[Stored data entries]
_ _ _
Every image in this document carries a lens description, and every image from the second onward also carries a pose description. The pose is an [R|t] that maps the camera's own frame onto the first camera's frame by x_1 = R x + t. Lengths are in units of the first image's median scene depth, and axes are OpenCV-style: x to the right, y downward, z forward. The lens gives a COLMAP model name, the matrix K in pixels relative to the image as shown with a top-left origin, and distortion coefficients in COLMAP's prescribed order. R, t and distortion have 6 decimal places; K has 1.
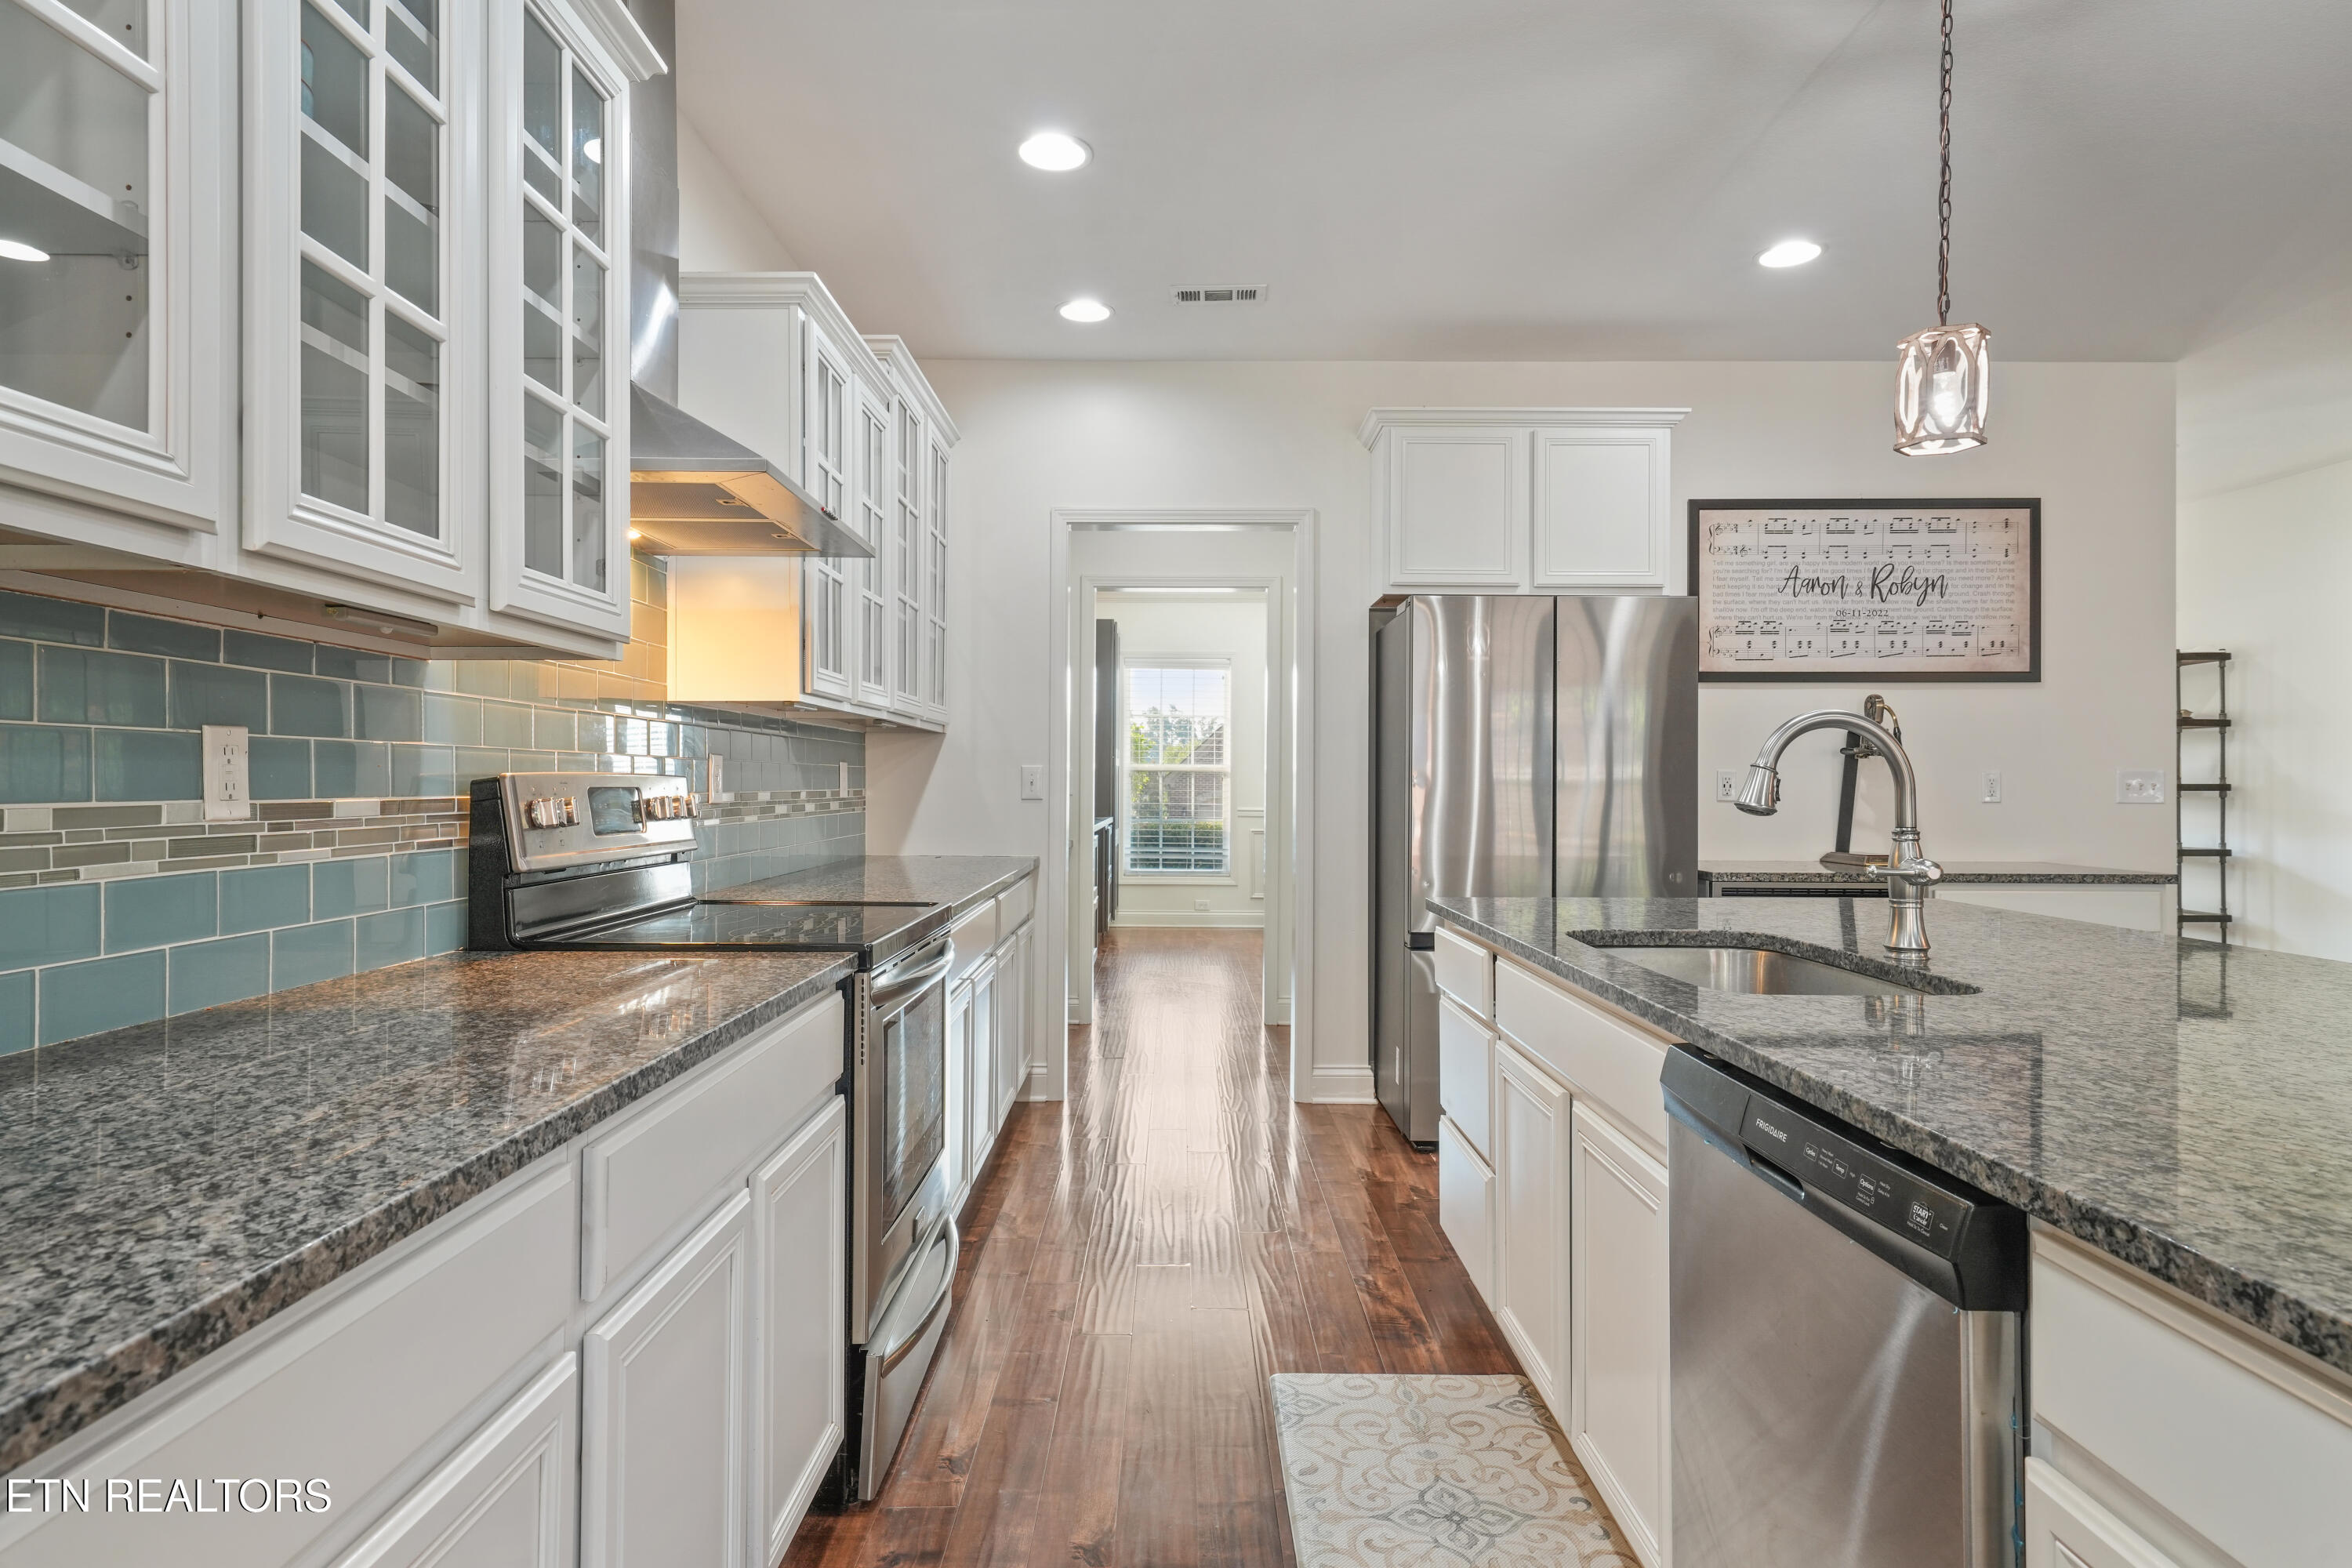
lens RADIAL K [[1288.4, 0, 1176.0], [0, 1288.4, 784.0], [0, 0, 1]] dist [0.029029, 0.000170]
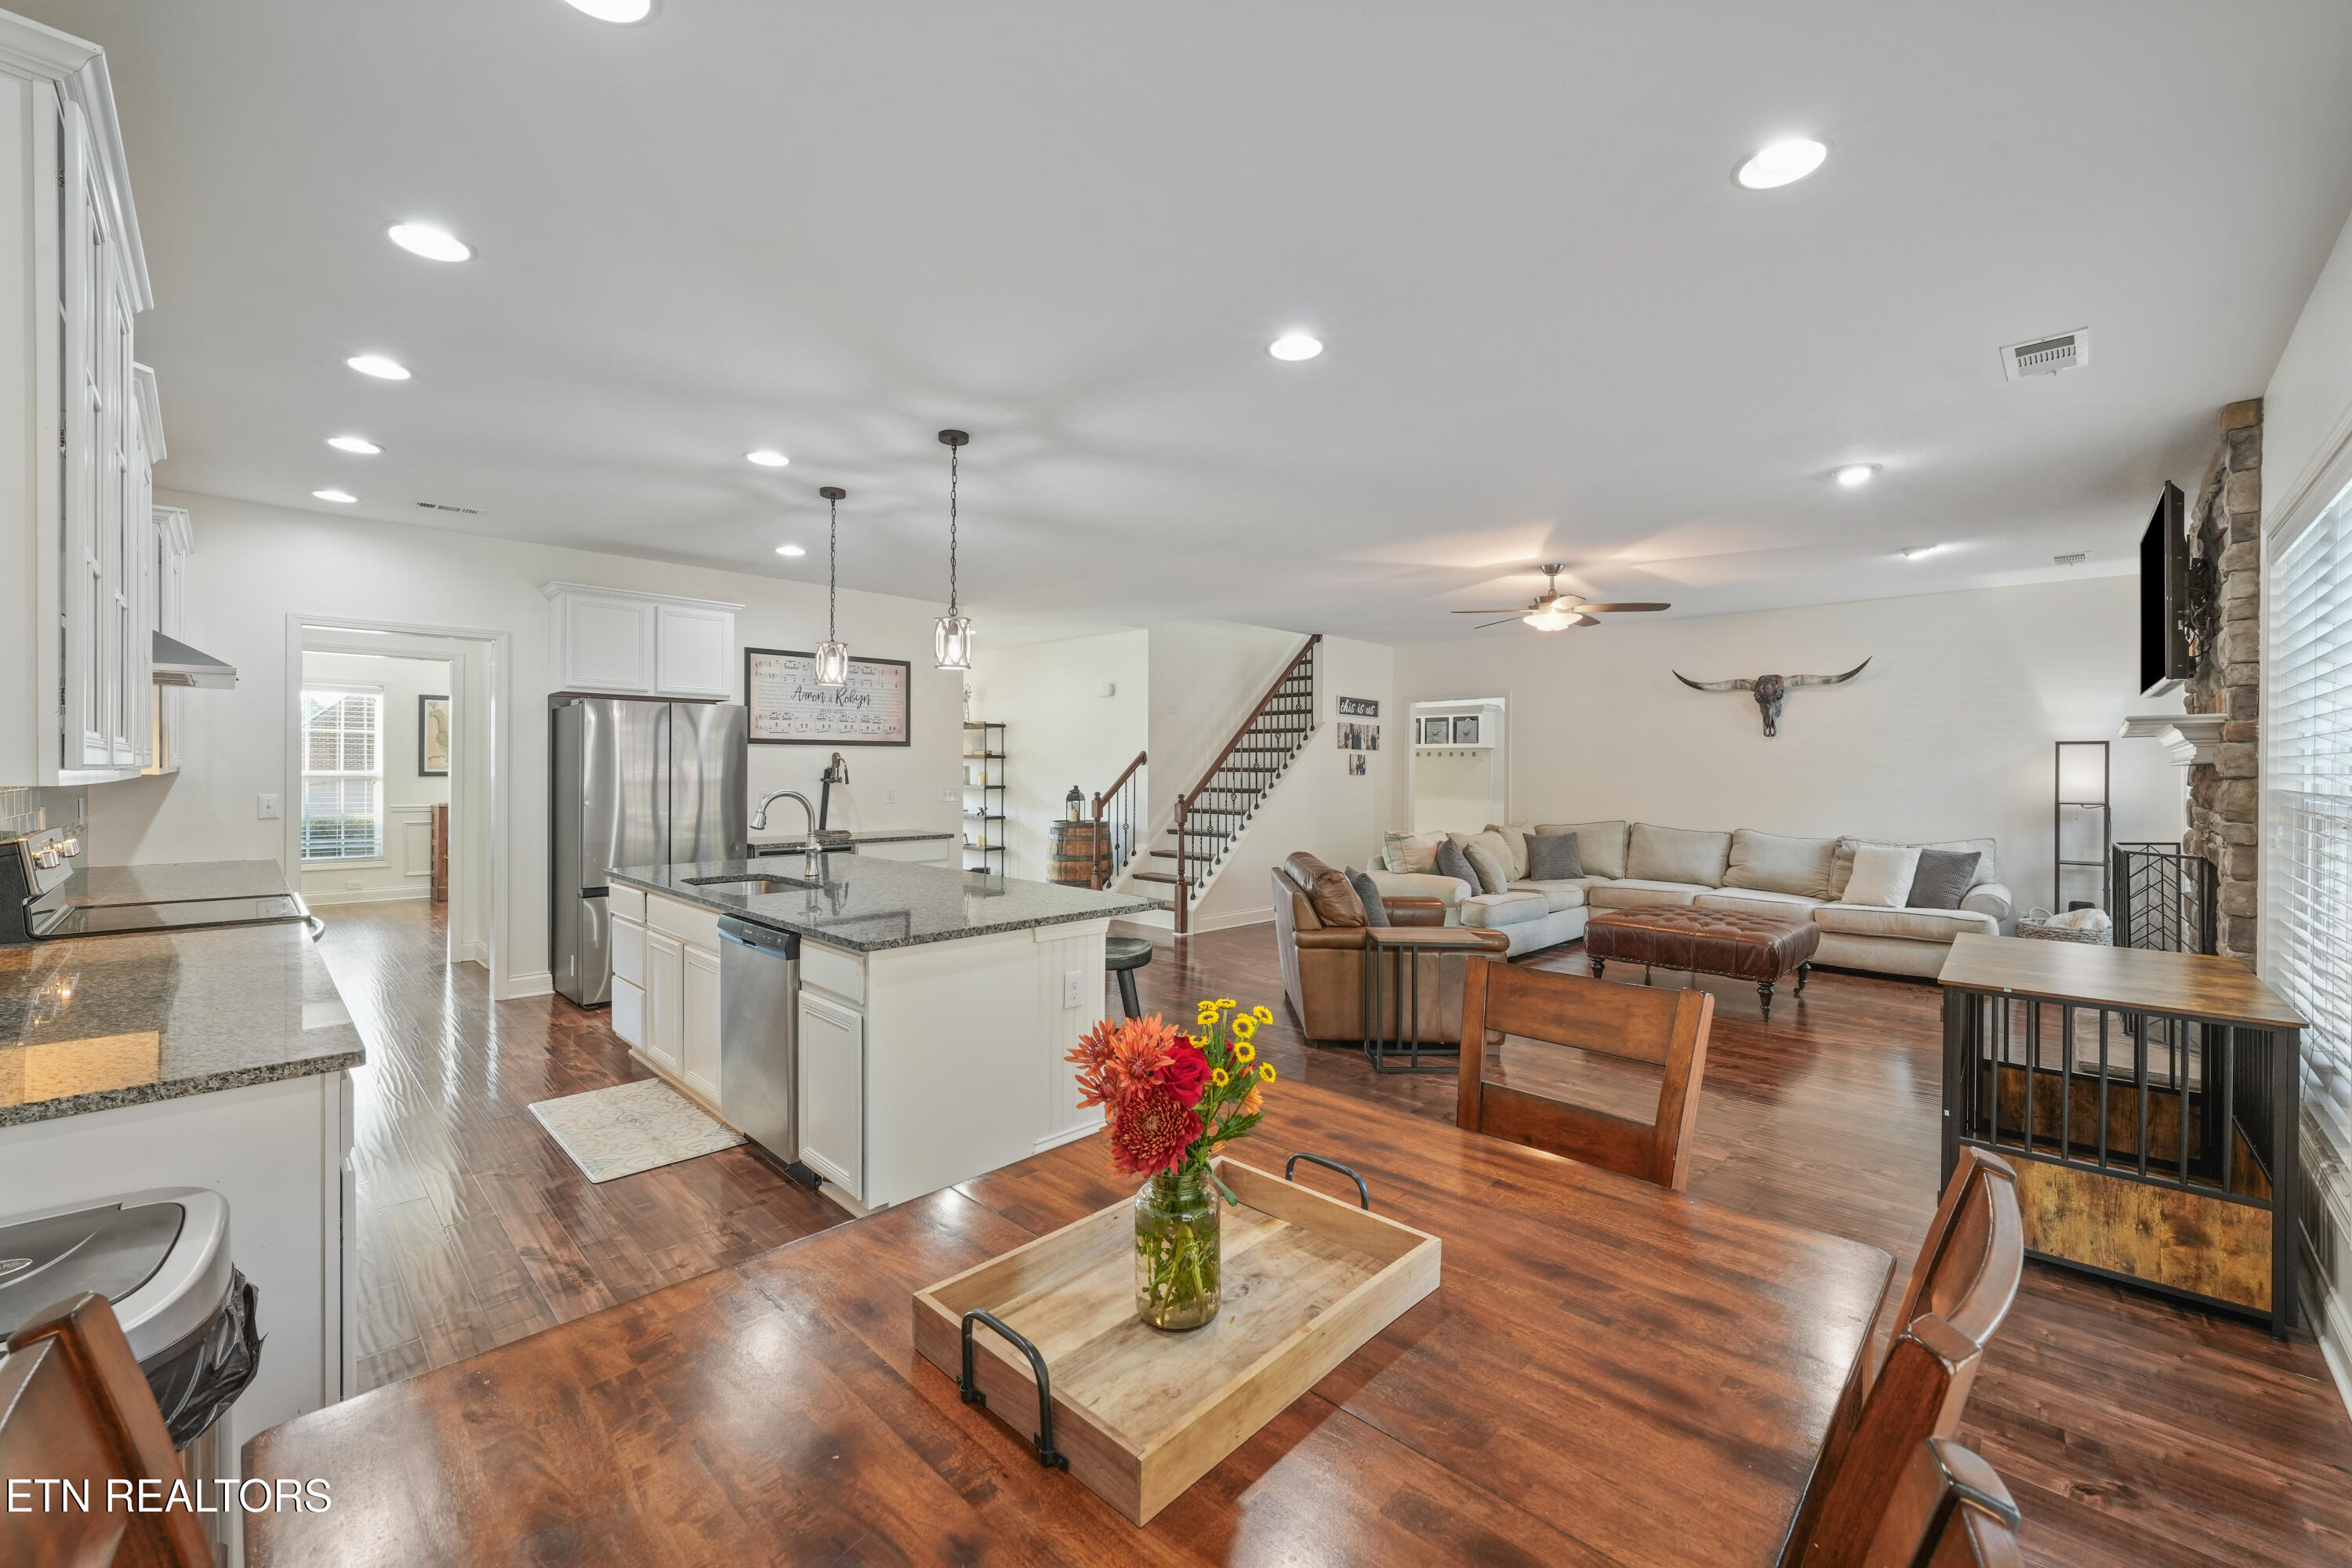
lens RADIAL K [[916.3, 0, 1172.4], [0, 916.3, 772.1], [0, 0, 1]] dist [-0.024304, 0.007425]
pose [[0.696762, -0.000254, 0.717302, -0.127118], [-0.002186, 0.999995, 0.002477, -0.042231], [-0.717299, -0.003294, 0.696758, -0.384054]]
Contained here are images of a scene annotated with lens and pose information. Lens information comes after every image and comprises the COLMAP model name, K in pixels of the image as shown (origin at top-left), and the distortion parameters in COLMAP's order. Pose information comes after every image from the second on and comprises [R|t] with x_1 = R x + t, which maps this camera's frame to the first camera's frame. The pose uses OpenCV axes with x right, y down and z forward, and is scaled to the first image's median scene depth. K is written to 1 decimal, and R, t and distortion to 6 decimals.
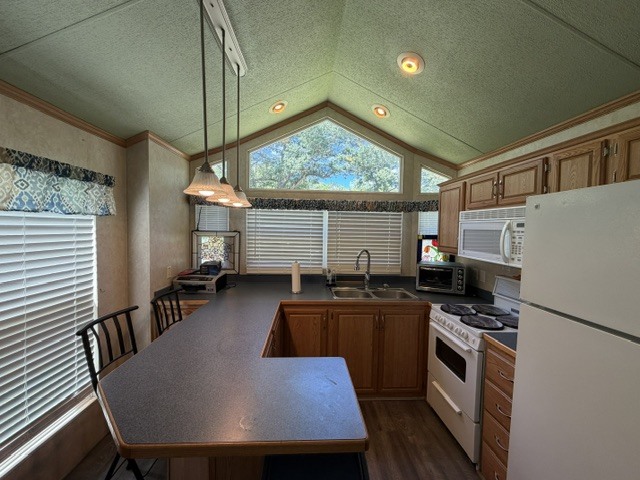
lens RADIAL K [[253.9, 0, 318.4], [0, 253.9, 239.1], [0, 0, 1]] dist [-0.000706, -0.000255]
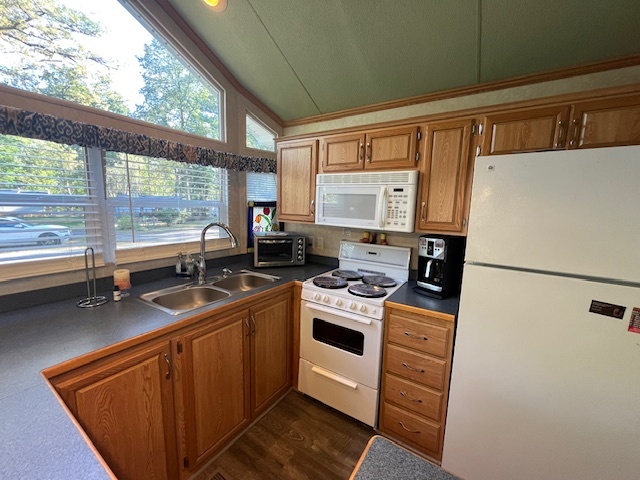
lens RADIAL K [[256.3, 0, 318.7], [0, 256.3, 241.7], [0, 0, 1]] dist [-0.002201, -0.000397]
pose [[0.591879, -0.114965, 0.797786, -0.176996], [0.014567, 0.991140, 0.132021, 0.008497], [-0.805895, -0.066519, 0.588310, 0.441892]]
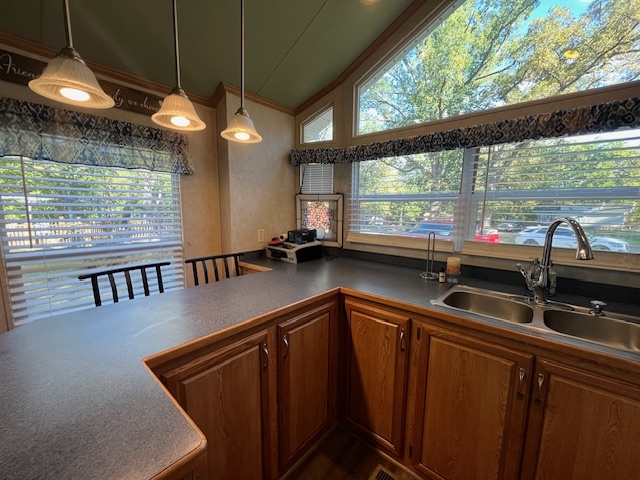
_ _ _
__What needs to be done__.
Repeat all of the rows above with "camera" replaced by "sensor" wherever it occurs, keeping everything else unchanged and leaving out the pictures.

__Response for this exercise__.
Every image in this document carries a lens description, and every image from the second onward also carries a pose description. The pose is an [R|t] that maps the sensor's own frame onto the first sensor's frame by x_1 = R x + t. Lengths are in units of the first image's median scene depth, and axes are OpenCV-style: x to the right, y downward, z forward. The lens gives a COLMAP model name, the matrix K in pixels relative to the image as shown with a top-left origin, and distortion coefficients in COLMAP's prescribed order. R, t and distortion have 6 decimal places; K has 1.
lens RADIAL K [[1288.4, 0, 1176.0], [0, 1288.4, 784.0], [0, 0, 1]] dist [0.029029, 0.000170]
lens RADIAL K [[916.3, 0, 1172.4], [0, 916.3, 772.1], [0, 0, 1]] dist [-0.024304, 0.007425]
pose [[0.696762, -0.000254, 0.717302, -0.127118], [-0.002186, 0.999995, 0.002477, -0.042231], [-0.717299, -0.003294, 0.696758, -0.384054]]
Contained here are images of a scene annotated with lens and pose information. Lens information comes after every image and comprises the COLMAP model name, K in pixels of the image as shown (origin at top-left), and the distortion parameters in COLMAP's order. Pose information comes after every image from the second on and comprises [R|t] with x_1 = R x + t, which maps this sensor's frame to the first sensor's frame. The pose uses OpenCV axes with x right, y down and z forward, and is scaled to the first image's median scene depth. K is written to 1 decimal, and R, t and distortion to 6 decimals.
lens RADIAL K [[253.9, 0, 318.4], [0, 253.9, 239.1], [0, 0, 1]] dist [-0.000706, -0.000255]
lens RADIAL K [[256.3, 0, 318.7], [0, 256.3, 241.7], [0, 0, 1]] dist [-0.002201, -0.000397]
pose [[0.591879, -0.114965, 0.797786, -0.176996], [0.014567, 0.991140, 0.132021, 0.008497], [-0.805895, -0.066519, 0.588310, 0.441892]]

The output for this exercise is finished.